» **WHAT TO WORK ON**
Could you filter the records below down to the lines that include the word "configuration"?

Start of MATERIAL PROVIDED

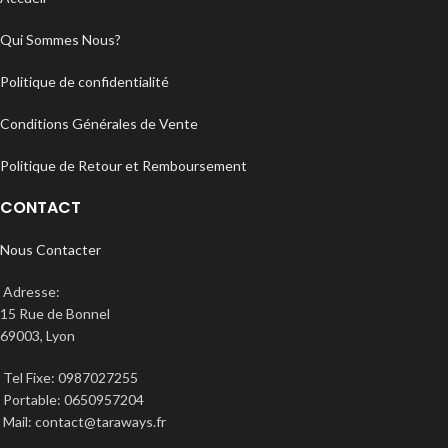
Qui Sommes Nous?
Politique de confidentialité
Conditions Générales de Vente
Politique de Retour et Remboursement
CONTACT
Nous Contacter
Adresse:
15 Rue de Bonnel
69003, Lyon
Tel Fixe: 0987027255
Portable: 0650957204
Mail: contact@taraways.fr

End of MATERIAL PROVIDED
Start of MATERIAL PROVIDED

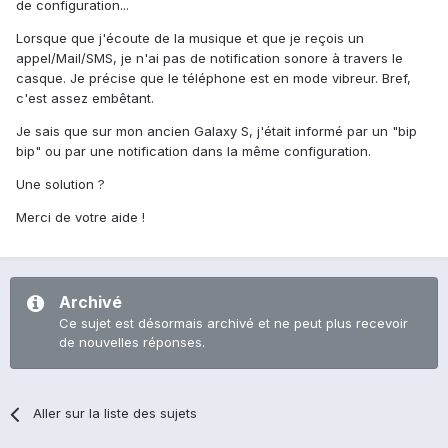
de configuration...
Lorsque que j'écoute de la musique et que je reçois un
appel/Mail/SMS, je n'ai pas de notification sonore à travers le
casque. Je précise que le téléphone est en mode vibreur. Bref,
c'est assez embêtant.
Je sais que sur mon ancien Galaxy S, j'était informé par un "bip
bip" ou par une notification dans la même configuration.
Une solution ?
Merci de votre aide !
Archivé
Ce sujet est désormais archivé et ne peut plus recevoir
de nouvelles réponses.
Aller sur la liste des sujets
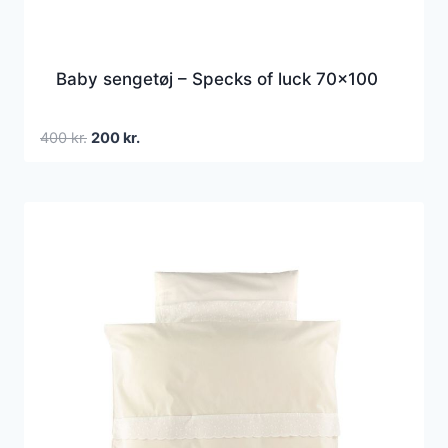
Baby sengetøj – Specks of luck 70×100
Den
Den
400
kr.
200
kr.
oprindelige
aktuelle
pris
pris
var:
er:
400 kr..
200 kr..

End of MATERIAL PROVIDED

» **SOLUTION**
de configuration...
bip" ou par une notification dans la même configuration.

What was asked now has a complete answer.